Matthew Adams

Two men in a boat | 25 February 2016

Ian McGuire tells a thrilling story of dirty tricks and deadly rivalry on a Victorian whaling vessel bound for the Arctic

issue 27 February 2016

Ian McGuire’s second novel is an exercise in extremes: extremes of suffering, violence, environment, language and character. It tells the story of Henry Drax and Patrick Sumner, who we first encounter on the streets of Hull in March 1859. The two men have joined the crew of a whaling vessel, the Volunteer, about to set sail for the Arctic captained by one Arthur Brownlee. Brownlee, renowned for his misfortune at sea, has undertaken the expedition with the largely private intention of wrecking the ship in the waters of the north (motivation: insurance money). Drax is party to his secret plan. Sumner, along with most of the rest of the crew, is not.
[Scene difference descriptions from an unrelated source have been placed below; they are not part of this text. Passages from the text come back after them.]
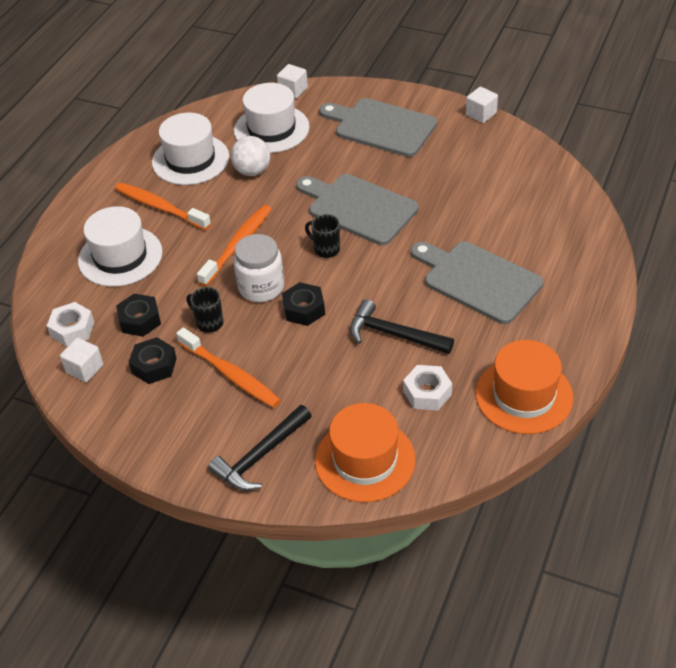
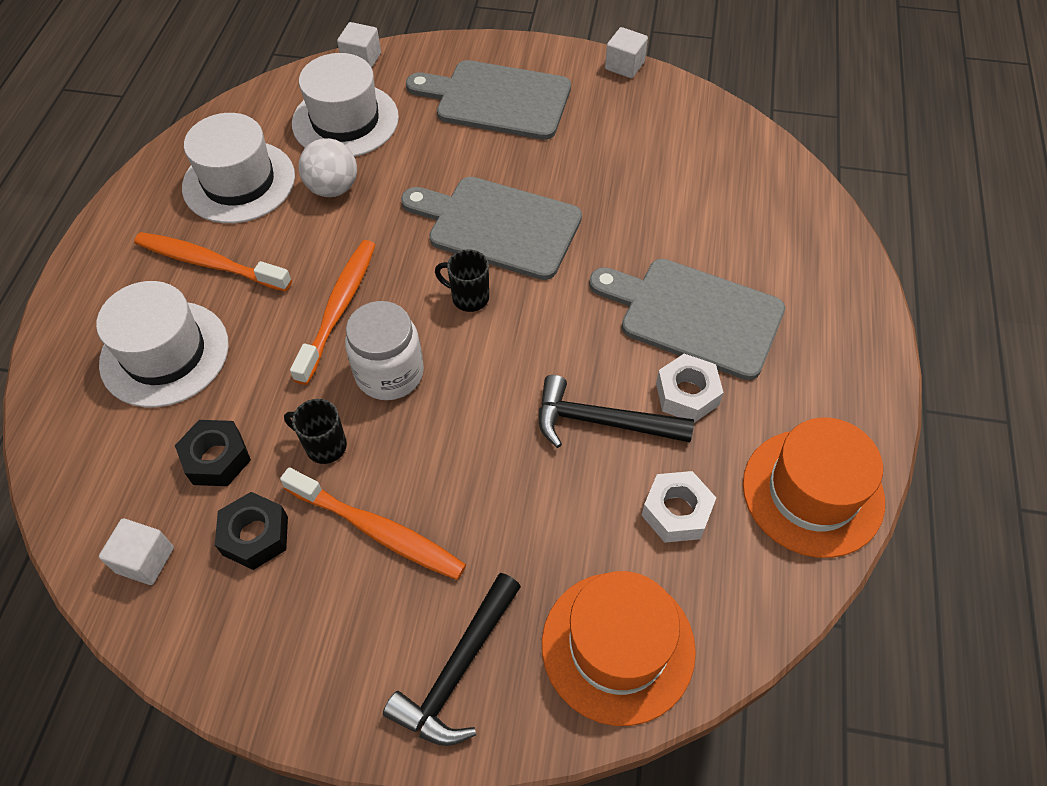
camera: 15 degrees left, 10 degrees up
white nut [47,302,94,347] -> white nut moved to [656,354,724,423]
black nut [282,282,325,326] -> none

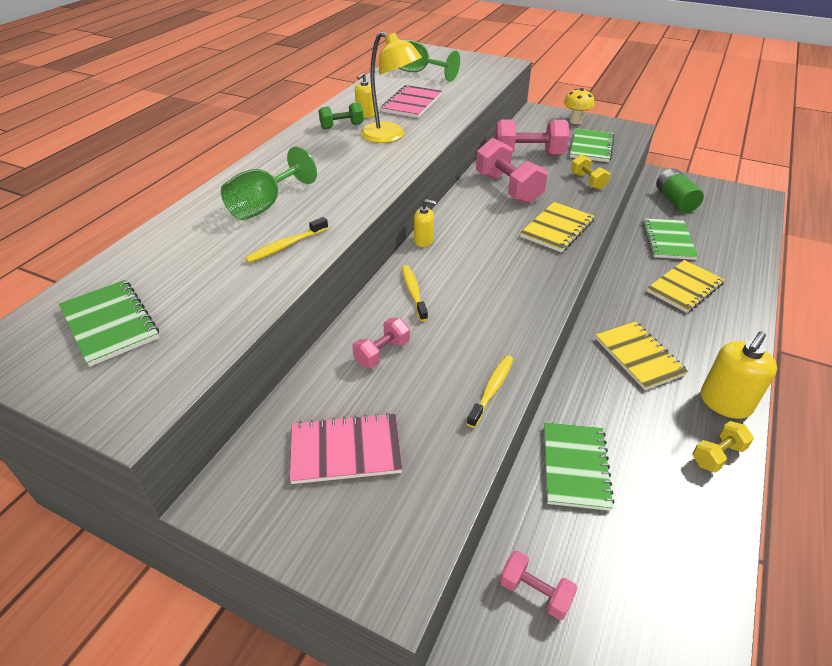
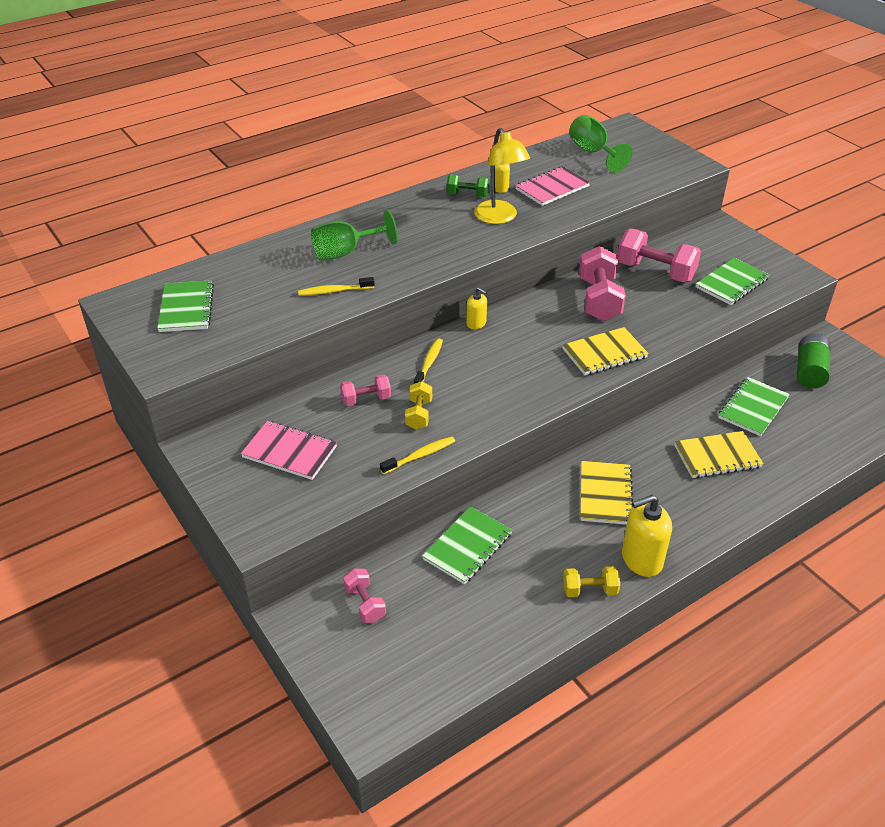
camera: 30 degrees right, 0 degrees up
yellow mushroom [564,88,594,124] -> none
yellow dumbbell [571,154,610,190] -> yellow dumbbell moved to [405,381,432,430]

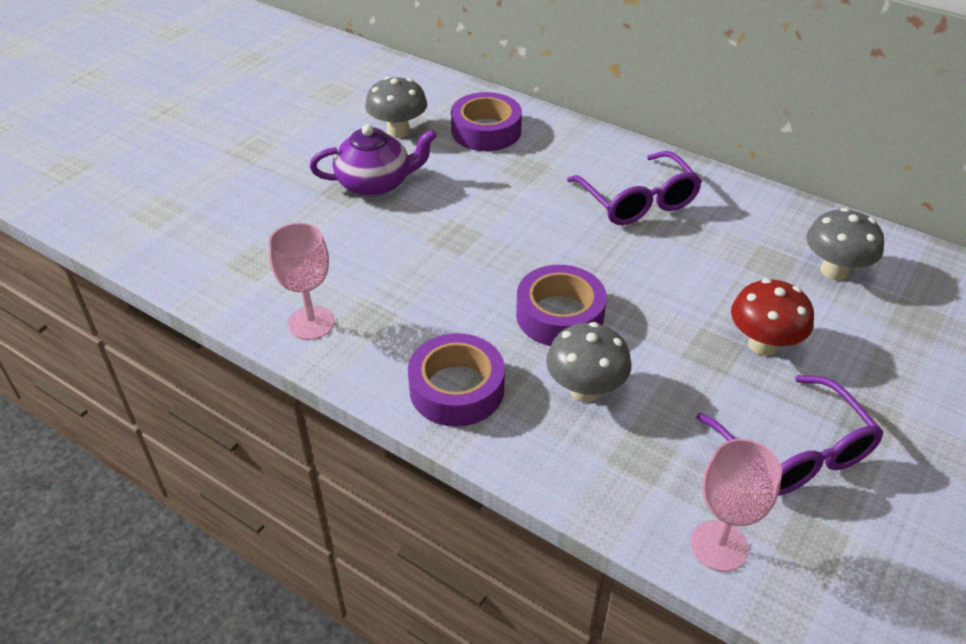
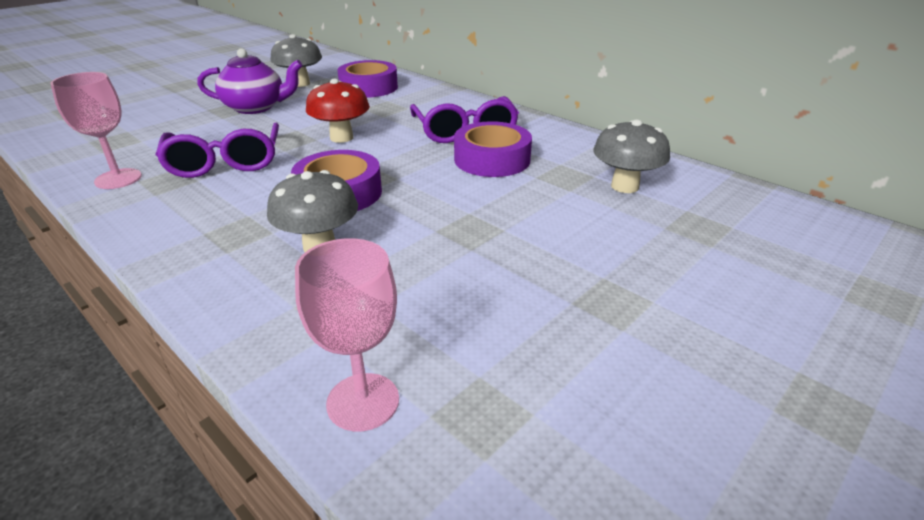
camera: 10 degrees right, 10 degrees down
purple tape [408,333,505,427] -> purple tape moved to [454,121,532,177]
purple glasses [696,375,884,496] -> purple glasses moved to [155,123,279,178]
red mushroom [731,279,814,356] -> red mushroom moved to [306,79,370,143]

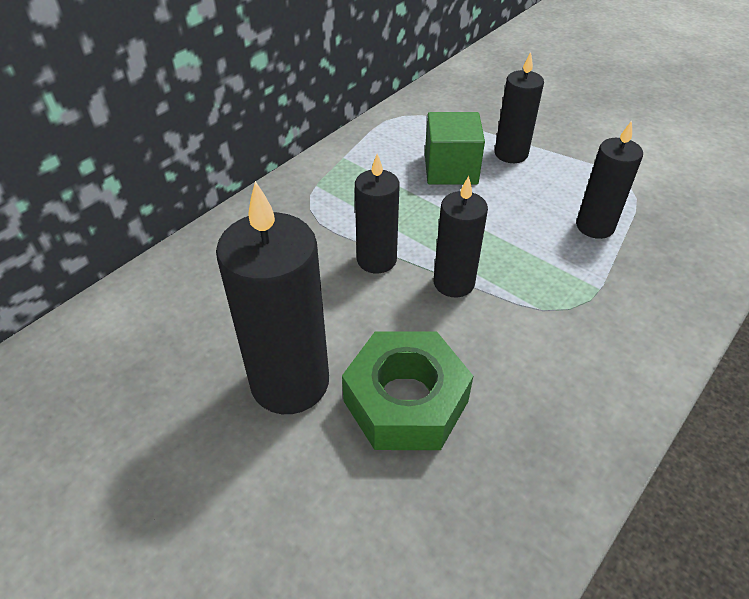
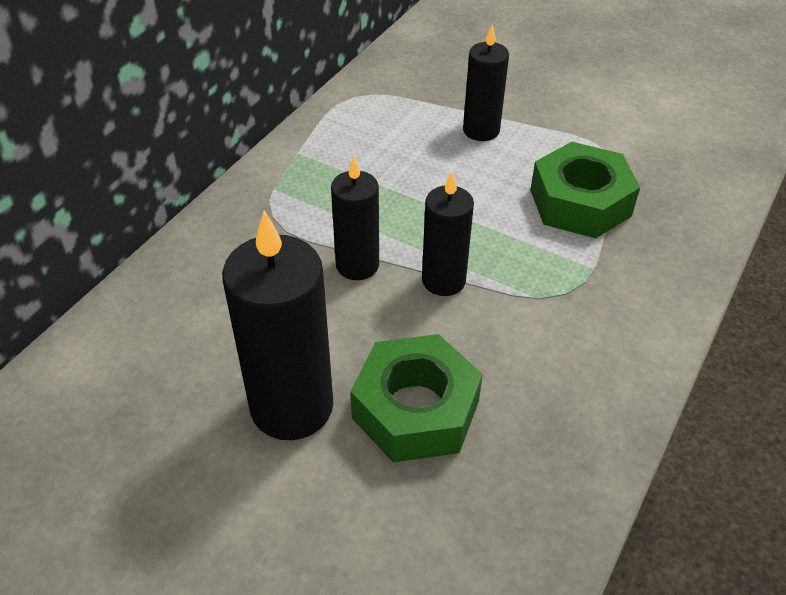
camera: 10 degrees left, 0 degrees up
green cube [425,112,485,184] -> none
black candle [576,121,643,239] -> green nut [530,142,640,238]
The two men, Drax and Sumner, have what look like very different sensibilities. The harpooner Drax, a rapist and a murderer, is a terrifying creation: proudly indifferent to the truth (‘Words are just noises in a certain order’), defiantly thoughtless and unreflective (‘He only acts’), and in thrall to death (inflicting it fills him with ‘arousal, a craftsman’s sense of pride’). Sumner is a former army surgeon who originally hails from Castlebar, Ireland, has secrets in his past, and is ruminative and cultivated. He spends his spare time reading Homer and thinking of Kant, believes in the civilising potential of culture, and insists (borrowing anachronistically from Beckett) that ‘words are all we have’: ‘If we give them up,’ he says, ‘we are no better than the beasts.’

As their expedition moves deeper into the north, McGuire’s narrative moves further into barbarism and chaos. The questions raised by the characters of Sumner and Drax, and by their ceaseless conflict, become more acute. What, the novel asks, lies behind the apparent evil that has visited their journey? Are we elevated and moral beings, or are we really no better than beasts? Where, if anywhere, is God?

McGuire writes around these questions with acuity and curiosity, and without impeding the propulsive force of his narrative.